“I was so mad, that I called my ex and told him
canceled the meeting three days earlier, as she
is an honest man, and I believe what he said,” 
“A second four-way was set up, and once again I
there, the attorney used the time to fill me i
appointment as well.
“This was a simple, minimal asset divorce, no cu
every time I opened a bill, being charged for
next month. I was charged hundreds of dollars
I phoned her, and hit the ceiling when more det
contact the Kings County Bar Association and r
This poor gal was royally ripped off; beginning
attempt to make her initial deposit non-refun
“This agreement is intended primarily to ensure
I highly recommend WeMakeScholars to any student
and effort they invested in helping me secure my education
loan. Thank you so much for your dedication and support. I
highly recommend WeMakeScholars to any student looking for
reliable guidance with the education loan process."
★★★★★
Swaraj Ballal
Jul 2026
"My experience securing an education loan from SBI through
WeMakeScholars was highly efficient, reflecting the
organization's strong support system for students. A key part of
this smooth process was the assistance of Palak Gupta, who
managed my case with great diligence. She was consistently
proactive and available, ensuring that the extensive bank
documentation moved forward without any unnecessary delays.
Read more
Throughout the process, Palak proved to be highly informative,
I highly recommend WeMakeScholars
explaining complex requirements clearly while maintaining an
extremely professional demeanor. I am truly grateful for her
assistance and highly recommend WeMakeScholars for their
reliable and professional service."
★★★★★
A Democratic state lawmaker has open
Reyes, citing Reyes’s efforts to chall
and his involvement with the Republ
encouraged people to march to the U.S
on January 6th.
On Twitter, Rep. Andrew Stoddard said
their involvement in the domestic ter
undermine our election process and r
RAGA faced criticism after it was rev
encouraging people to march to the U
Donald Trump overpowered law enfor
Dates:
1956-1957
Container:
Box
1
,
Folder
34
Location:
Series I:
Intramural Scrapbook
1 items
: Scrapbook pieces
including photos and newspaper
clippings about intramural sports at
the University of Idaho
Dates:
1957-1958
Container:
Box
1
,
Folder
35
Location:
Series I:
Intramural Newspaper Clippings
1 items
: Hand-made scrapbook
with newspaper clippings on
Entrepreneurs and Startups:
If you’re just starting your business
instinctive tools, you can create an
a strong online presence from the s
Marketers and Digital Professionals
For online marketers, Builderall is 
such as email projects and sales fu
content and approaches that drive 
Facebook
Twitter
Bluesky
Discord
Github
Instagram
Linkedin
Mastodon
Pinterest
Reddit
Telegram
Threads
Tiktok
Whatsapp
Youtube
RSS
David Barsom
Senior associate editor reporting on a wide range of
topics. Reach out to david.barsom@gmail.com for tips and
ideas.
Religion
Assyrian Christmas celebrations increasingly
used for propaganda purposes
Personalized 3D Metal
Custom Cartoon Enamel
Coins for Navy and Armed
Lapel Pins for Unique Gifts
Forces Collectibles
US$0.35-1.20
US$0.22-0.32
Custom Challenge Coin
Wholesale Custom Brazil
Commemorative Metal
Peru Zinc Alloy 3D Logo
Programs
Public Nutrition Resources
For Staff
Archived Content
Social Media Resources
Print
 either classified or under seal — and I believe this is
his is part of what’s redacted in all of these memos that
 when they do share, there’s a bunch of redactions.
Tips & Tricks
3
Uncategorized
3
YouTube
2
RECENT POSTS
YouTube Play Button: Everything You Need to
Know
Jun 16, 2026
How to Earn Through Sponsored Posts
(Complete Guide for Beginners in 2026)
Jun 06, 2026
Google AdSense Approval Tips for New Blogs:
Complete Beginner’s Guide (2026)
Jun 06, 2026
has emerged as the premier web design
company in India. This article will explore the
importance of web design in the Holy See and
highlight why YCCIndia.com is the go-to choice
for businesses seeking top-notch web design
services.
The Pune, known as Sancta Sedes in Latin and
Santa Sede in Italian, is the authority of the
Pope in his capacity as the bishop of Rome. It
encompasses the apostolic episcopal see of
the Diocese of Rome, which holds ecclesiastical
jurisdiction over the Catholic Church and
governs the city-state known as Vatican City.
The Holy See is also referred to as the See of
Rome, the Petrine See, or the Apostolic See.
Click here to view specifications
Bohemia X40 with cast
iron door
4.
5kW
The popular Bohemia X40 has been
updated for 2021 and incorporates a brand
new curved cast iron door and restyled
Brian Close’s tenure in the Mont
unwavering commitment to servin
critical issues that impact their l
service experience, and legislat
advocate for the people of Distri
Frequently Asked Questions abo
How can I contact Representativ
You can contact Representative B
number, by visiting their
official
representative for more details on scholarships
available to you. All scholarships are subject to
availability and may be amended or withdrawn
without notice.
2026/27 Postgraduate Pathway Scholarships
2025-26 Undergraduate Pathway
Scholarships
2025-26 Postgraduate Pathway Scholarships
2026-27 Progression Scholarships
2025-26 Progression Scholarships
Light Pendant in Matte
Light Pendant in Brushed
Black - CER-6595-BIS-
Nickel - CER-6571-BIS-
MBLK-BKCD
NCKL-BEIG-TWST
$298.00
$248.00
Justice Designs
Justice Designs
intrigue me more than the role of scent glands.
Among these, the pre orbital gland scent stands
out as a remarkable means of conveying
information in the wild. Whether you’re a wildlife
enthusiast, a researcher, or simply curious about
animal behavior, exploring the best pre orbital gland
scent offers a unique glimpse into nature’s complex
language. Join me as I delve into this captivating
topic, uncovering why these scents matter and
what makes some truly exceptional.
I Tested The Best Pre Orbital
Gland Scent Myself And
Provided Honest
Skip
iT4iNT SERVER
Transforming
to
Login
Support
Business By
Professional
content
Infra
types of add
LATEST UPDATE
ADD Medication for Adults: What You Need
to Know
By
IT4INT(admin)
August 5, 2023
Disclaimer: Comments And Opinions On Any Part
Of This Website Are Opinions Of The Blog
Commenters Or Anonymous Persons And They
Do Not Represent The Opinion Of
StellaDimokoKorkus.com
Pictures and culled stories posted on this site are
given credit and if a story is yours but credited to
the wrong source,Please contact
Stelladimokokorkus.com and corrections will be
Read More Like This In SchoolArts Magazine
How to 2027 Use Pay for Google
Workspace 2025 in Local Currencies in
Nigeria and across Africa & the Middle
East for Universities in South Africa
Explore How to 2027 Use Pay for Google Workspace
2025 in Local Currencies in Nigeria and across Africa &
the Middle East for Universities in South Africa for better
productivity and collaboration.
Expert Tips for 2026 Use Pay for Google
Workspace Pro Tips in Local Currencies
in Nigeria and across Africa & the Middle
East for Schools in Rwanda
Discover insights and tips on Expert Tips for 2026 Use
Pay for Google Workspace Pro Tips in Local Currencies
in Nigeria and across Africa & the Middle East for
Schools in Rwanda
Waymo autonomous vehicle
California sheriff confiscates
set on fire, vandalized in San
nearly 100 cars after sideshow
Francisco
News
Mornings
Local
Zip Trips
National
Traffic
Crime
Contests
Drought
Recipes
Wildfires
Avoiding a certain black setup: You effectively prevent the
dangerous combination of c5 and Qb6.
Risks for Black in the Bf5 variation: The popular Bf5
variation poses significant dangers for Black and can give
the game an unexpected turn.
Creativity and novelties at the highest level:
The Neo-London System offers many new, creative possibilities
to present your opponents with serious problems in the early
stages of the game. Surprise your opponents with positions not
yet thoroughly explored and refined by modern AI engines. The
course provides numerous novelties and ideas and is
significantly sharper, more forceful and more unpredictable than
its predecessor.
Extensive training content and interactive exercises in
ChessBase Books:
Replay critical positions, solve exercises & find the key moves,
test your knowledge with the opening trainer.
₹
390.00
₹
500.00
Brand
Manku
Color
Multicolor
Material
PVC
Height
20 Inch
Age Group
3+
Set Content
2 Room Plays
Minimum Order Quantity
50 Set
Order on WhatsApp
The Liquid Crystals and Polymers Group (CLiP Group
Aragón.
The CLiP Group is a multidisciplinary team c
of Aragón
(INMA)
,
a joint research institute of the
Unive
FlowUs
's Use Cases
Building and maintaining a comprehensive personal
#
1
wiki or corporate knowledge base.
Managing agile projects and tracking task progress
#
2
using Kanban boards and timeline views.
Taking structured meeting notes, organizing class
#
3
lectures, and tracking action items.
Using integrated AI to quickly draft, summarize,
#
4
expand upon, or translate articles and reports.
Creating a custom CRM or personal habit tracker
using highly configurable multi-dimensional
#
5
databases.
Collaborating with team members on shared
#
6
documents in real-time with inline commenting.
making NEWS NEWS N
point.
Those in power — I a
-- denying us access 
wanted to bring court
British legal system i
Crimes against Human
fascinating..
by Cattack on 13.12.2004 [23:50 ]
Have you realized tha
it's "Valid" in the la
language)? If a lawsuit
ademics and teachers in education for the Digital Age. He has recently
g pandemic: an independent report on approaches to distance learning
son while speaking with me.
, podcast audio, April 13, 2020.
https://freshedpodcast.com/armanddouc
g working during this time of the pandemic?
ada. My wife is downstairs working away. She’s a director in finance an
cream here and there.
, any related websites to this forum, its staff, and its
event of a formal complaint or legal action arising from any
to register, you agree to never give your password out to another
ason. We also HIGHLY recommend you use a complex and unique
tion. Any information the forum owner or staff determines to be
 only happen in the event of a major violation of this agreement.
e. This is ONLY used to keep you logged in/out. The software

☆ ☆ ☆ ☆

Instructions to follow:
Report the count of lines in the entries that contain the string "maintaining", and nothing besides it.

Task answer:
2